To test this hypothesis, we implemented several algorithms in Common LISP, building on Ray Mooney's publicly available Machine Learning library. The implemented algorithms are DOS, a basic separate-and-conquer rule learning algorithm using information gain as a search heuristic and no stopping criterion for noise handling, WIN-DOS-3.1, an implementation of windowing as shown in Figure 1 that wraps a windowing procedure around DOS, and WIN-DOS-95, an algorithm that integrates windowing into DOS as shown in Figure 3. All algorithms are limited to 2-class problems, i.e., they learn a theory that discriminates positive from negative examples by classifying all examples that are covered by the rules as positive, and all examples that are not covered by the rules as negative. Note, however, that this is not a principle limitation of the approach, as there are several ways for solving multi-class problems with binary rule learning algorithms of the type discussed in this paper [12,1,19].

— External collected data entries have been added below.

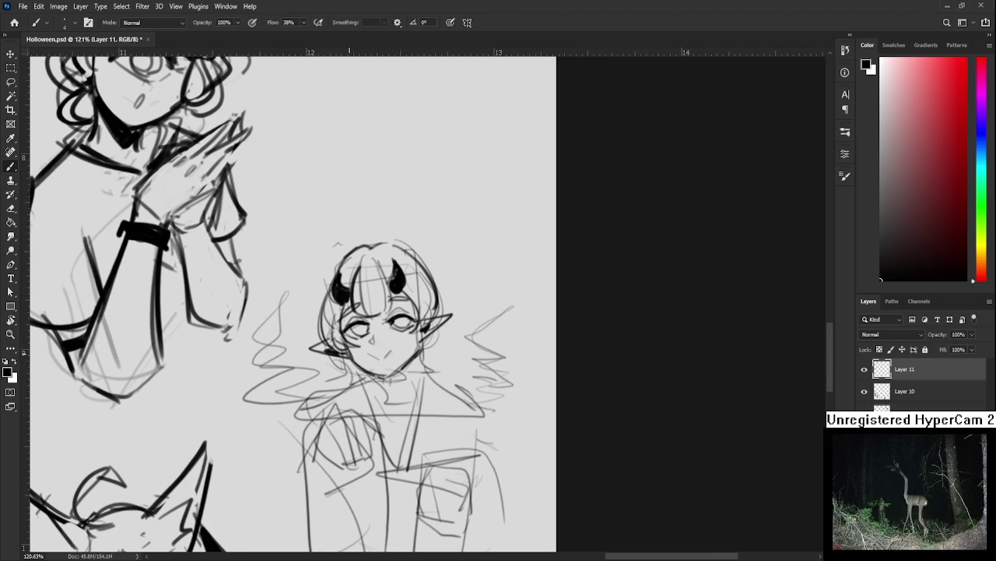
pyautogui.moveTo(389, 376); pyautogui.dragTo(413, 359)
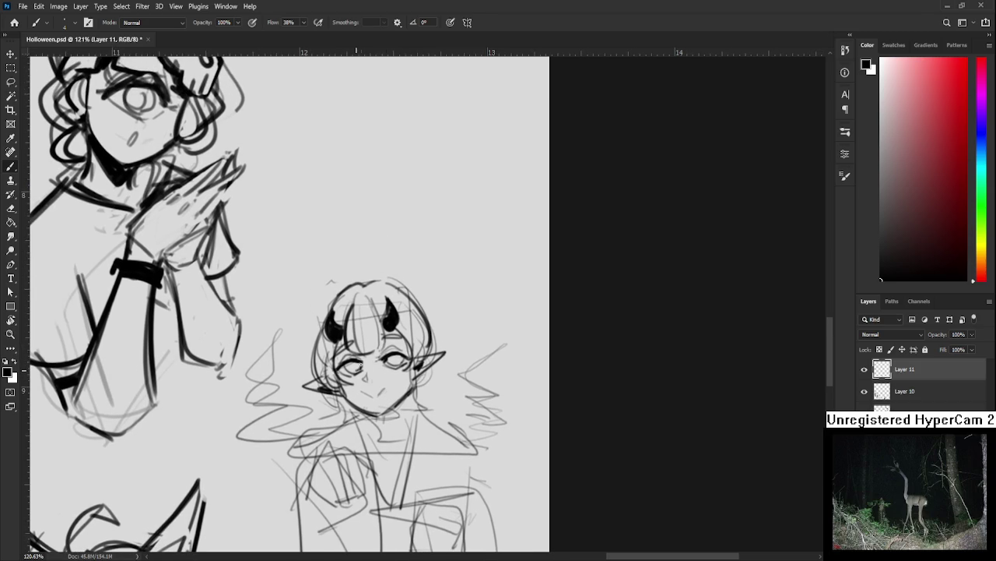
# Remove a stray scribble, then ink the neck, collar and left jacket shoulder.
pyautogui.press('ctrl+z')
pyautogui.moveTo(387, 415); pyautogui.dragTo(381, 352)
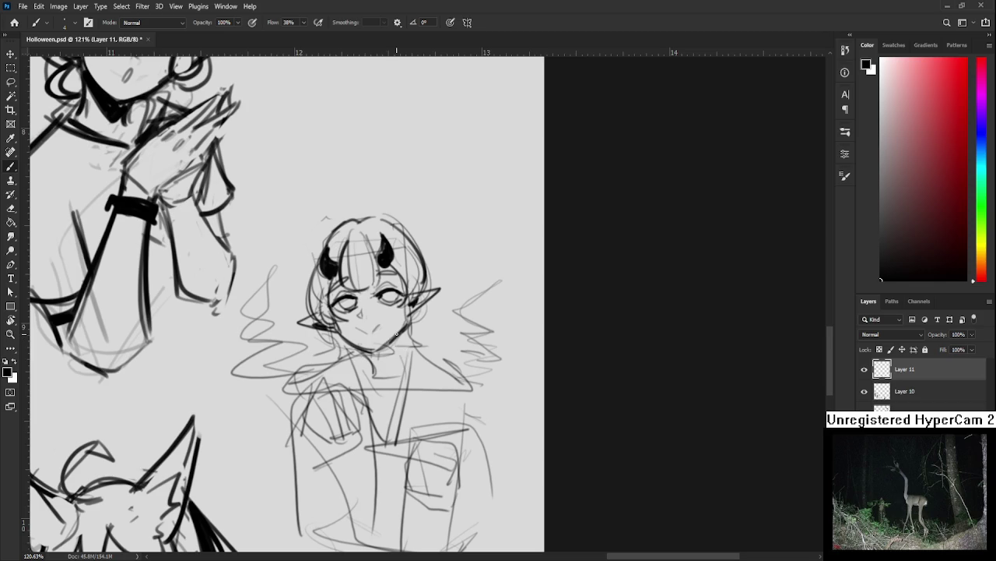
pyautogui.moveTo(397, 339)
pyautogui.mouseDown()
pyautogui.moveTo(378, 364)
pyautogui.moveTo(383, 355)
pyautogui.moveTo(366, 363)
pyautogui.moveTo(410, 330)
pyautogui.moveTo(406, 411)
pyautogui.mouseUp()
pyautogui.moveTo(441, 338)
pyautogui.mouseDown()
pyautogui.moveTo(413, 421)
pyautogui.moveTo(405, 409)
pyautogui.mouseUp()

In preliminary experiments it turned out that one problem that happens more frequently in integrative windowing than in regular windowing or basic separate-and-conquer learning is that of over-specialized rules. Often a consistent rule is found at a low example size, but other rules are found later that cover all of the examples this special rule covers. Note that this problem cannot be removed with a syntactic generality test: consider, for example, the case where a rule stating that a KRK position is illegal if the two kings are on the same square is learned from a small set of the data, and a more general rule is discovered later, which states that all positions are illegal in which the two kings occupy adjacent squares. Sometimes the examples of the special case can also be covered by more than one of the other rules.
We have implemented a heuristic procedure for removing such redundant rules: After the final theory has been learned by either of the algorithms, each of its rules is tested on the complete training set and the rules are ordered according to the number of examples they cover. Starting with the rule with the least coverage, each rule is tested whether the examples it covers are also covered by the remaining rules. If so, the rule is removed. This procedure can be implemented quite efficiently and will only be performed once at the end of each of the three algorithms.